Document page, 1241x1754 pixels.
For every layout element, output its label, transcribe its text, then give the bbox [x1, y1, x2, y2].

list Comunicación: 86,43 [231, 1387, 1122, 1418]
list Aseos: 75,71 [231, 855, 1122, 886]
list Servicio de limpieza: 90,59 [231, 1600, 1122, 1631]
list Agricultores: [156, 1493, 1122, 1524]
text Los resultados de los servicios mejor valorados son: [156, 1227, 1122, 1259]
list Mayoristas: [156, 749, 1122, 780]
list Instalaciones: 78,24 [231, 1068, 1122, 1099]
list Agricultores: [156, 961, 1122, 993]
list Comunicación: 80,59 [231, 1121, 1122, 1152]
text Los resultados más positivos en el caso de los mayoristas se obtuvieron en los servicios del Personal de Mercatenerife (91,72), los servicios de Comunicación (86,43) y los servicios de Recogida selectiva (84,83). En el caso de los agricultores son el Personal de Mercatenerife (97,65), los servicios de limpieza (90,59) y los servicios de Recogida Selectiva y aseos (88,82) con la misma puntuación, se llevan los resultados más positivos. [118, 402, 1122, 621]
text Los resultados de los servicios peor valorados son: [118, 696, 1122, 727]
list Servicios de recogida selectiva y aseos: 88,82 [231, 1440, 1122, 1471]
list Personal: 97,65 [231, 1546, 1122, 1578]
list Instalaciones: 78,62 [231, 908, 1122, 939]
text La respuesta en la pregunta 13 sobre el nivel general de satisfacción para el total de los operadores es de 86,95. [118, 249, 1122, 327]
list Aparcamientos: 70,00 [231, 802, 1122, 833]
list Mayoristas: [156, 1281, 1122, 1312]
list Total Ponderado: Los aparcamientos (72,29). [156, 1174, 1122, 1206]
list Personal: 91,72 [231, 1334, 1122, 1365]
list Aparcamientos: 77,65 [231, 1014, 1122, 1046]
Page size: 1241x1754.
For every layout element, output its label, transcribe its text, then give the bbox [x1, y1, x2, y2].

What is needed
Return every line from the one containing "Page size: 1241x1754." through the end of the lines, exactly as they appear.

The output
Page size: 1241x1754.
For every layout element, output its label, transcribe its text, then give the bbox [x1, y1, x2, y2].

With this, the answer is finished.